__Instructions for the task__
Find every line below with "oraz" in it and give only how many there are.

__Source data__

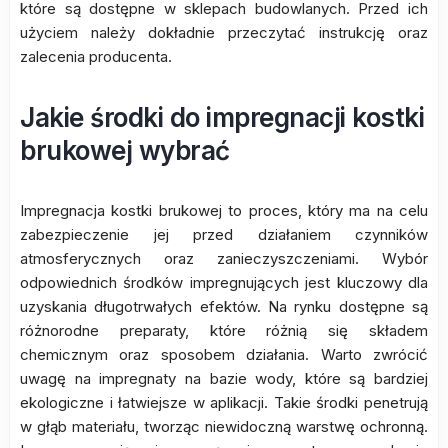
które są dostępne w sklepach budowlanych. Przed ich
użyciem należy dokładnie przeczytać instrukcję oraz
zalecenia producenta.
Jakie środki do impregnacji kostki
brukowej wybrać
Impregnacja kostki brukowej to proces, który ma na celu
zabezpieczenie jej przed działaniem czynników
atmosferycznych oraz zanieczyszczeniami. Wybór
odpowiednich środków impregnujących jest kluczowy dla
uzyskania długotrwałych efektów. Na rynku dostępne są
różnorodne preparaty, które różnią się składem
chemicznym oraz sposobem działania. Warto zwrócić
uwagę na impregnaty na bazie wody, które są bardziej
ekologiczne i łatwiejsze w aplikacji. Takie środki penetrują
w głąb materiału, tworząc niewidoczną warstwę ochronną.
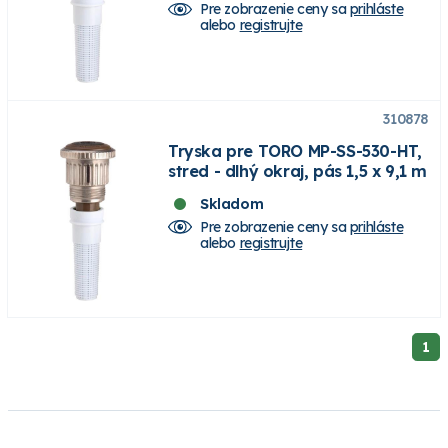
Pre zobrazenie ceny sa
prihláste
alebo
registrujte
310878
Tryska pre TORO MP-SS-530-HT,
stred - dlhý okraj, pás 1,5 x 9,1 m
Skladom
Pre zobrazenie ceny sa
prihláste
alebo
registrujte
1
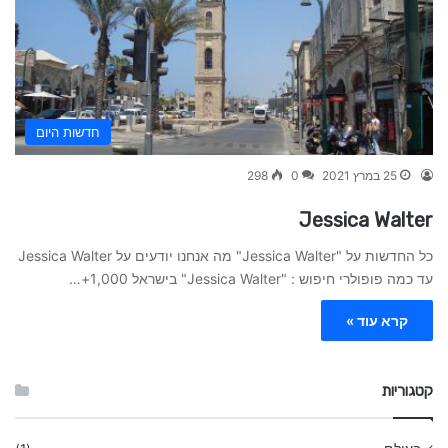
חדשות היום
25 במרץ 2021
0
298
Jessica Walter
כל החדשות על "Jessica Walter" מה אנחנו יודעים על Jessica Walter
עד כמה פופולרי חיפוש : "Jessica Walter" בישראל 1,000+…
קרא עוד »
קטגוריות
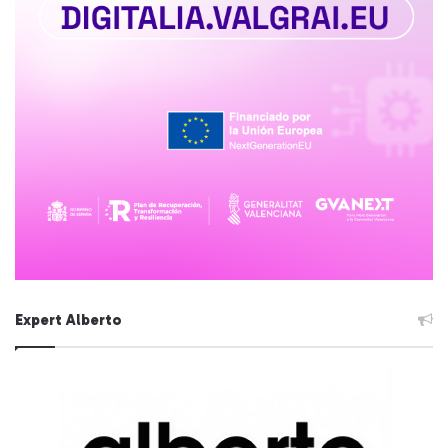
Expert Alberto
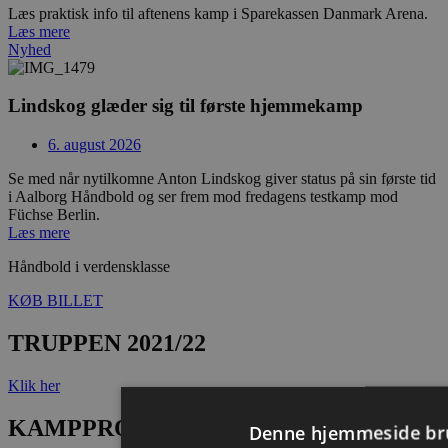
Læs praktisk info til aftenens kamp i Sparekassen Danmark Arena.
Læs mere
Nyhed
Lindskog glæder sig til første hjemmekamp
6. august 2026
Se med når nytilkomne Anton Lindskog giver status på sin første tid
i Aalborg Håndbold og ser frem mod fredagens testkamp mod
Füchse Berlin.
Læs mere
Håndbold i verdensklasse
KØB BILLET
TRUPPEN 2021/22
Klik her
KAMPPROGRAM
Denne hjemmeside br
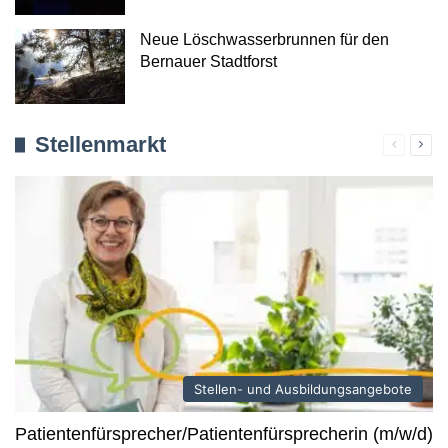
Neue Löschwasserbrunnen für den
Bernauer Stadtforst
Stellenmarkt
Verherig
Näc
Seite
Seit
Stellen- und Ausbildungsangebote
Patientenfürsprecher/Patientenfürsprecherin (m/w/d)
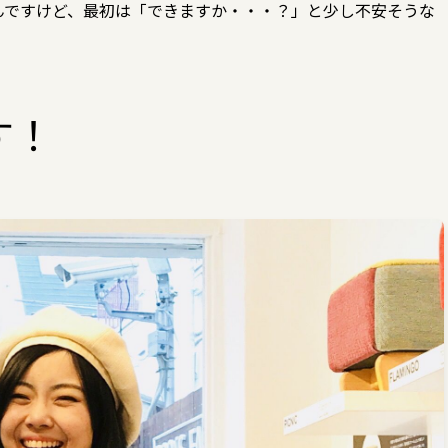
んですけど、最初は「できますか・・・？」と少し不安そうな
す！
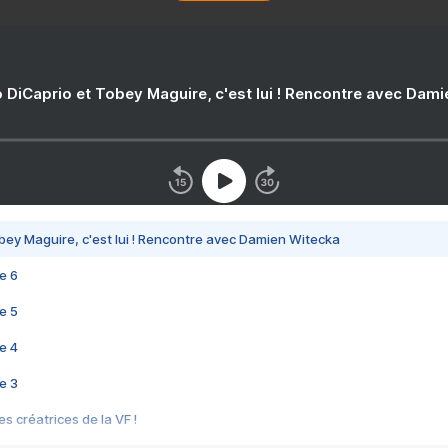
 DiCaprio et Tobey Maguire, c'est lui ! Rencontre avec Dam
bey Maguire, c'est lui ! Rencontre avec Damien Witecka
e 6
e 5
e 4
e 3
s créatrices de la VF !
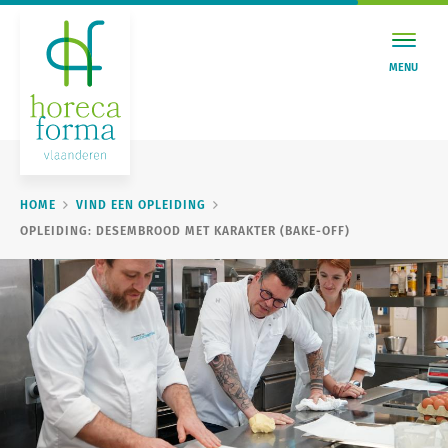
MENU
HOME
VIND EEN OPLEIDING
OPLEIDING: DESEMBROOD MET KARAKTER (BAKE-OFF)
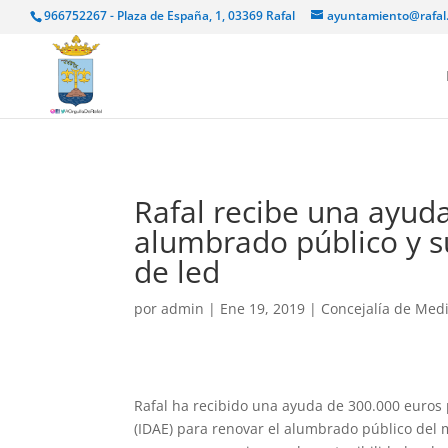
966752267 - Plaza de España, 1, 03369 Rafal
ayuntamiento@rafal
Rafal recibe una ayud
alumbrado público y su
de led
por
admin
|
Ene 19, 2019
|
Concejalía de Med
Rafal ha recibido una ayuda de 300.000 euros po
(IDAE) para renovar el alumbrado público del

__Response below__
3